En effet, quand le prêtre n’est pas sûr de son repas, quand les recettes de sa paroisse ne lui permettent pas de payer régulièrement son assistante technique, quand il regarde, impuissant, son père ou sa mère malade, ou un misérable en quête du strict minimum, il lui est difficile de se sentir à l’aise et de s’adonner avec joie et conviction à sa mission de témoin de la Bonne Nouvelle.

Face à des enjeux aussi graves et aussi actuels, les diocèses devraient organiser les états généraux de l’autofinancement. Ce n’est qu’en réfléchissant ensemble pour chercher des voies et moyens qu’il est possible de mettre sur pied une stratégie convaincante et fructueuse.

De nos jours, les paroisses et les diocèses ne peuvent plus se contenter des collectes. Les chrétiens eux-mêmes ne s’en sortent plus comme autrefois. Le changement du cours de la vie a surpris beaucoup de personnes. Les diocèses ont cependant des atouts qu’ils doivent exploiter. Beaucoup de nos diocèses sont économiquement très riches. Il s’agit de parvenir à transformer leur richesse économique en richesse financière.

Dans cette perspective, il est nécessaire que l’Eglise qui est au Cameroun s’investisse avec un esprit professionnel dans certains domaines tels que l’agriculture (cacao, palmier à huile), l’élevage (bœuf, porc, poulet), l’immobilier, la menuiserie, la confection des ornements liturgiques et la fabrication des bougies et des hosties.

ENTRÉES DE DONNÉES -
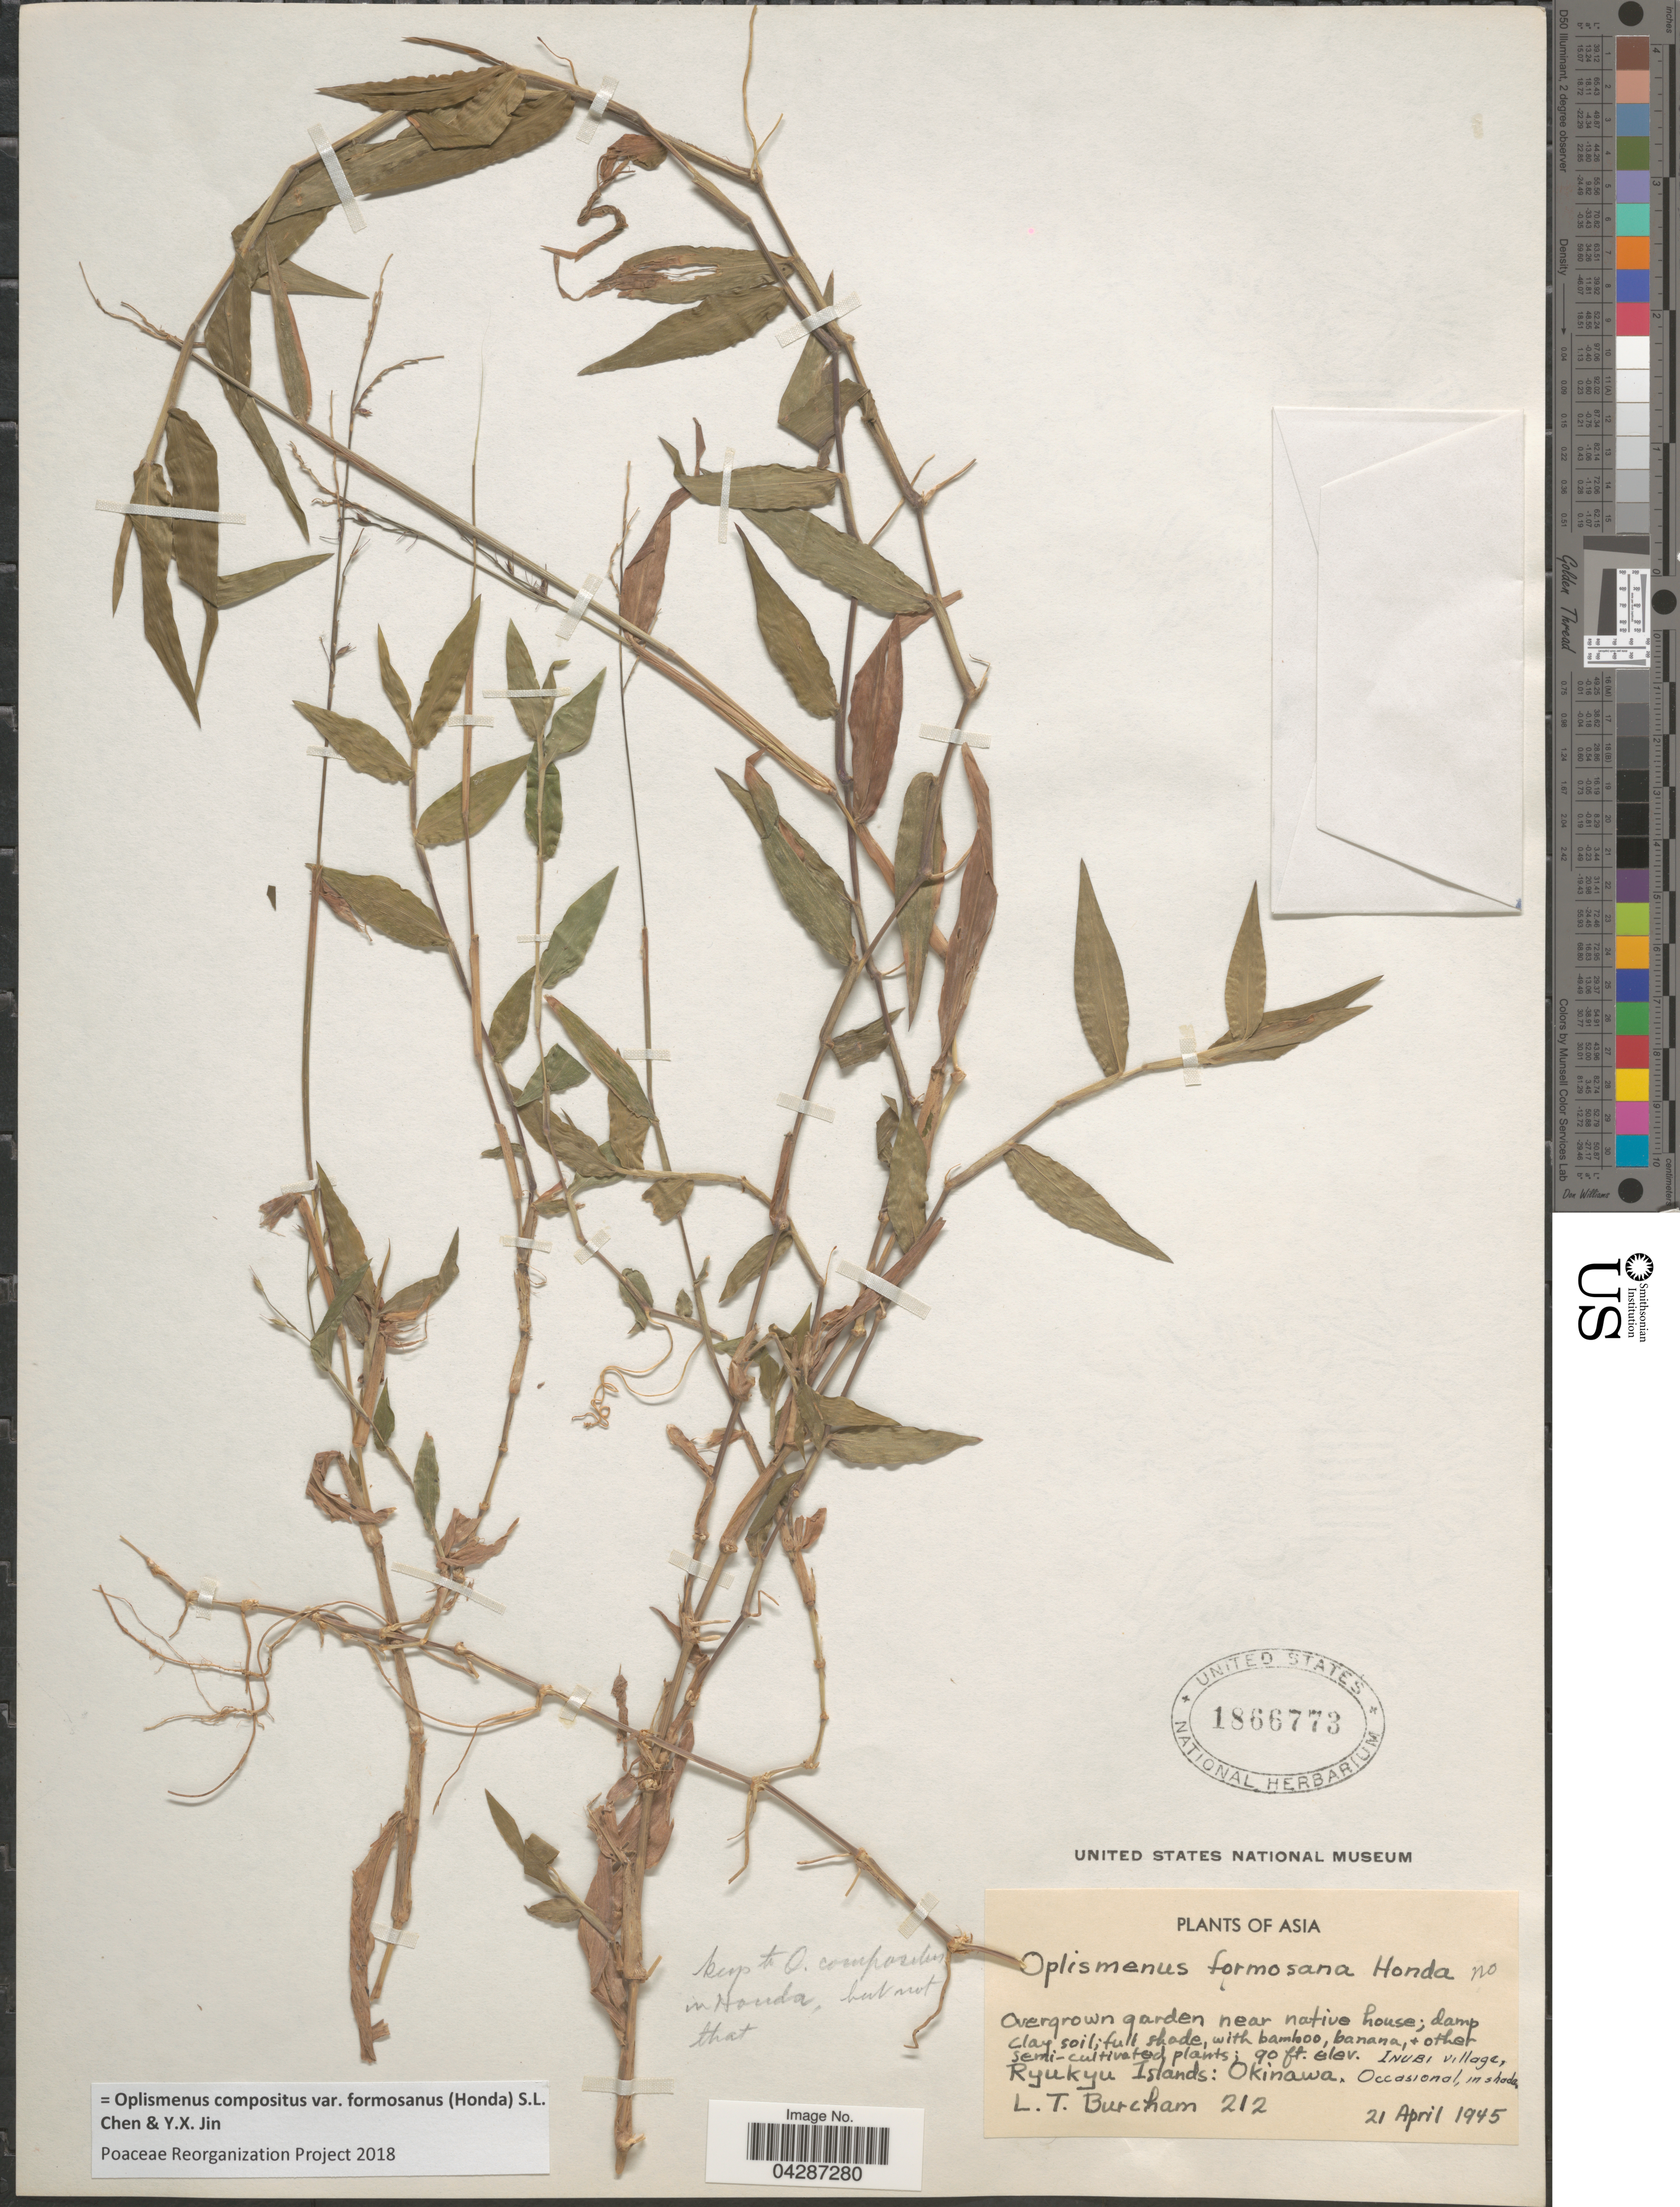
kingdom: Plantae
==
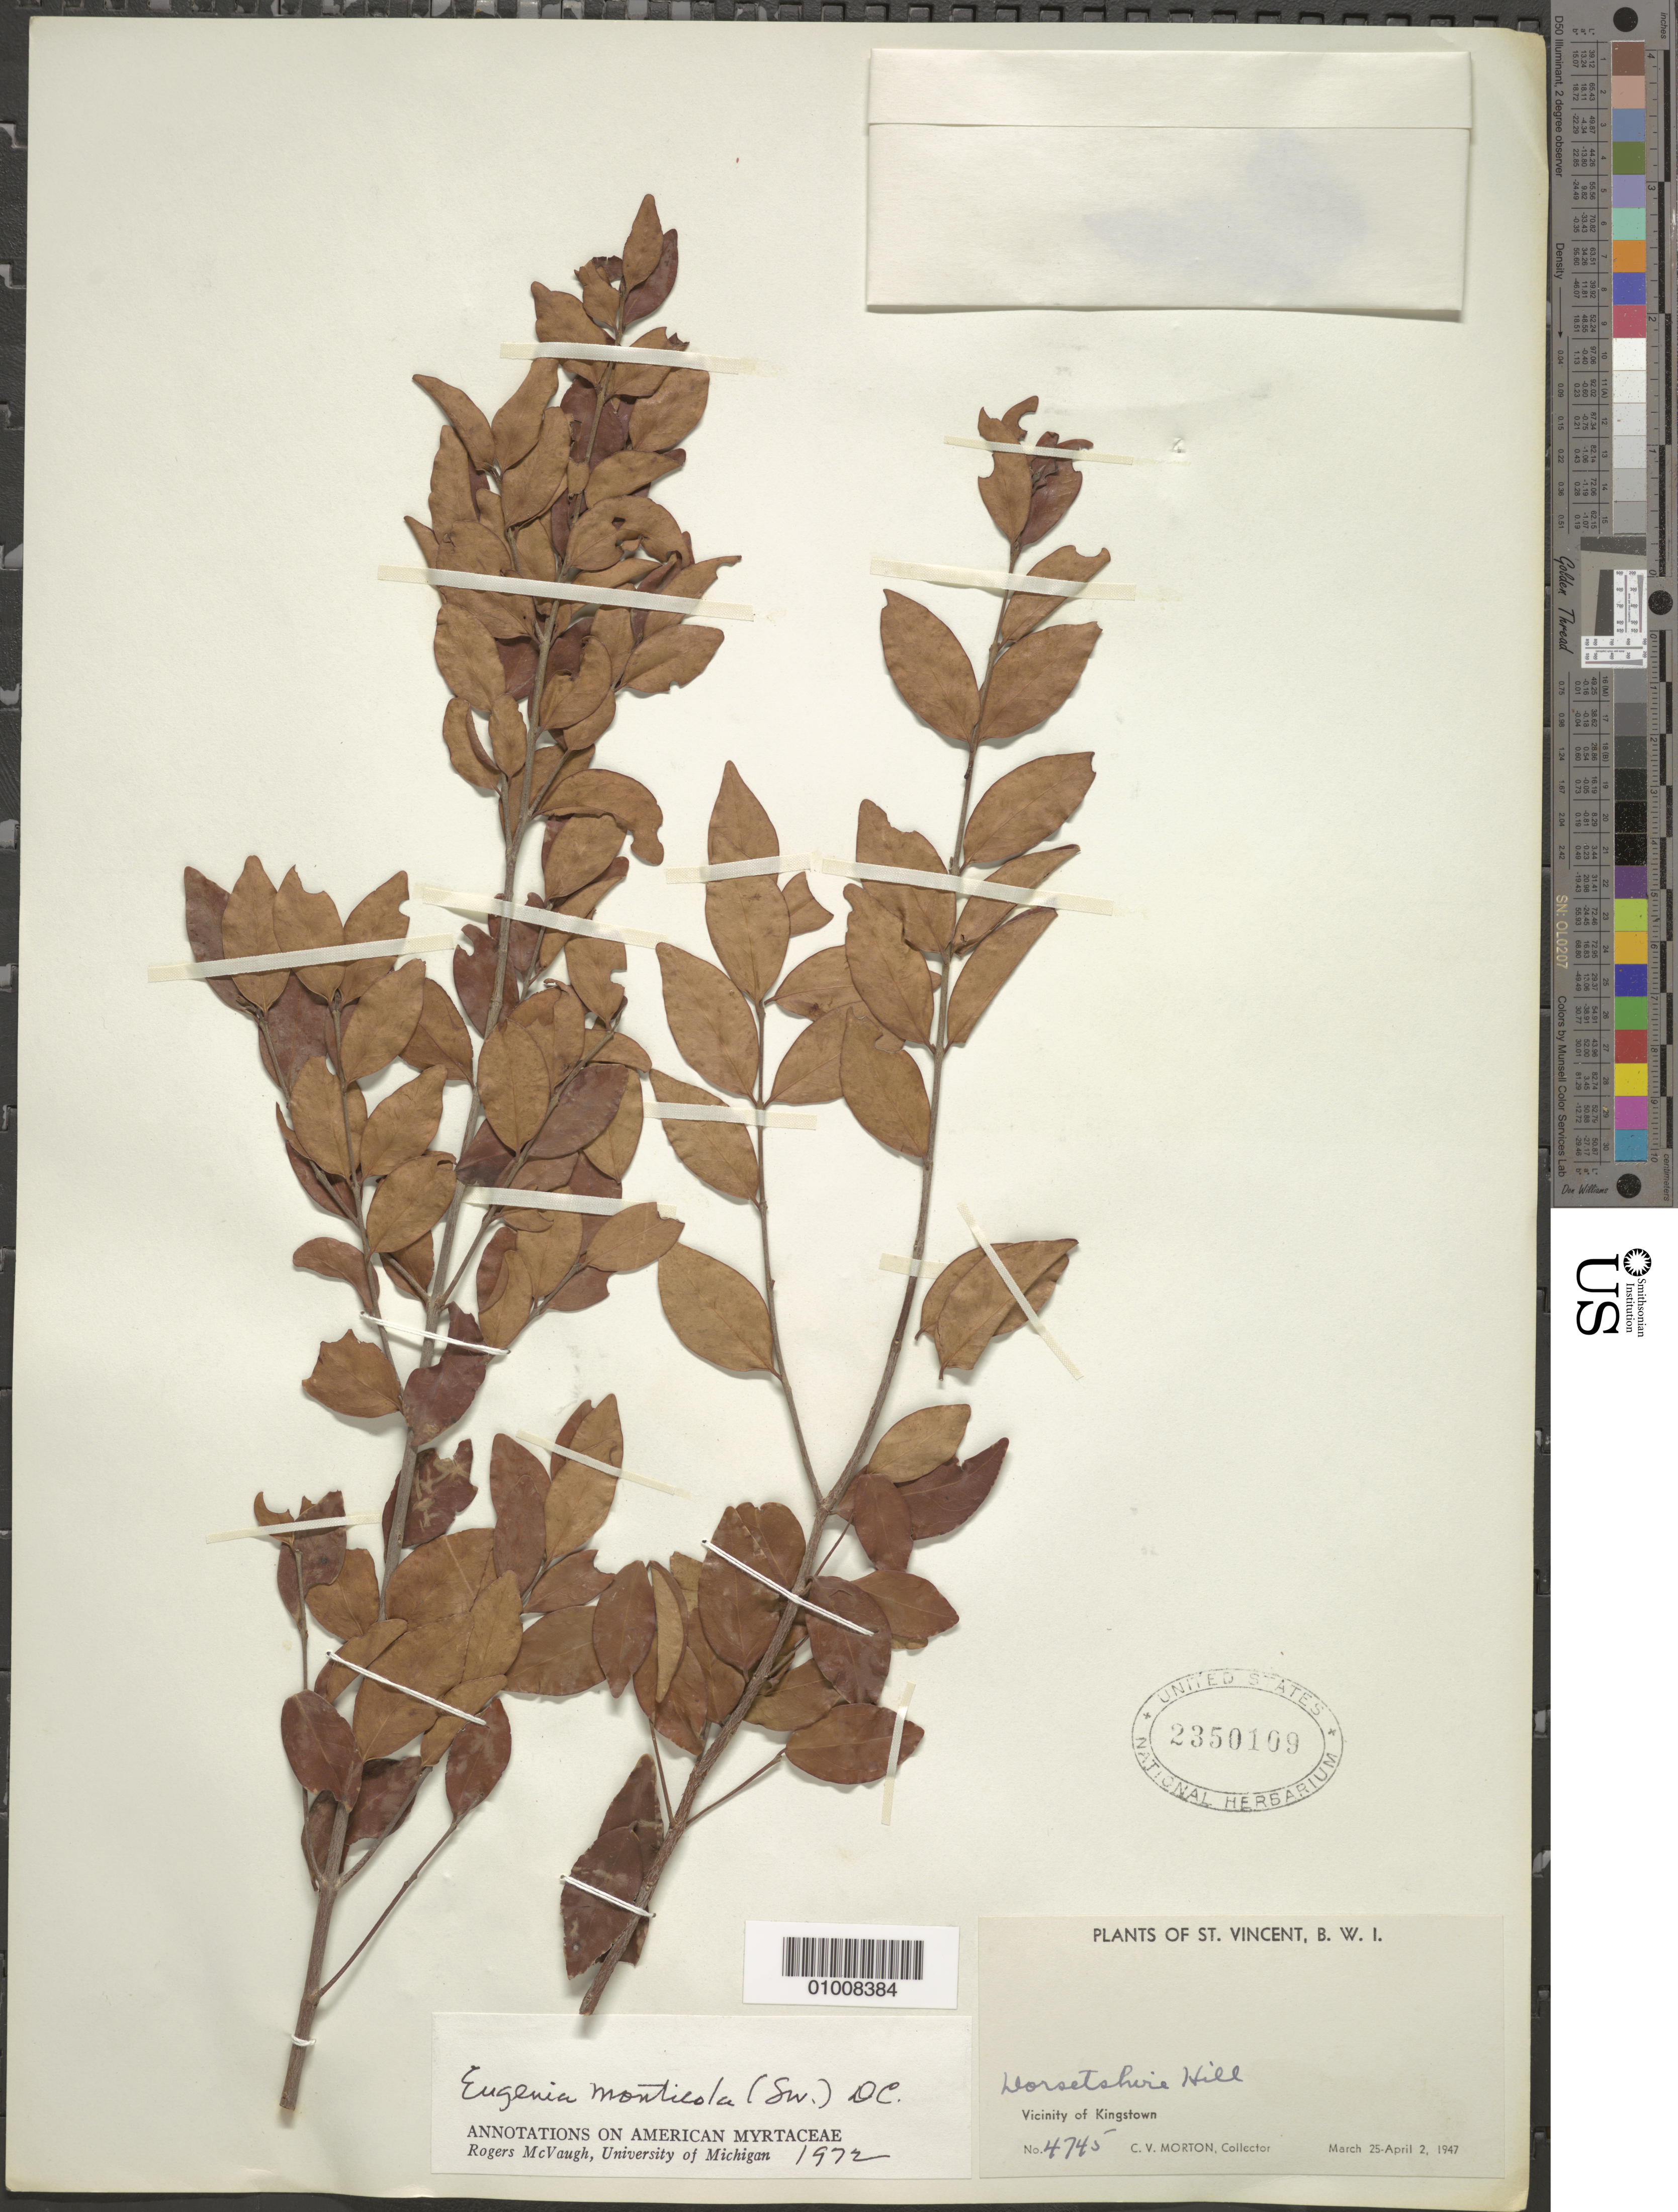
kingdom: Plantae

DÉFI A -
Dans l'extrait source, quels animaux sont cités pour l'élevage ?
DÉFI B -
Traduisez en anglais la phrase suivante de l'extrait source : « De nos jours, les paroisses et les diocèses ne peuvent plus se contenter des collectes. »
Les lignes n'ont aucun lien avec l'extrait source.

RÉPONSE RÉDIGÉE A -
Le bœuf, le porc et le poulet.

RÉPONSE RÉDIGÉE B -
Nowadays, parishes and dioceses can no longer make do with collections alone.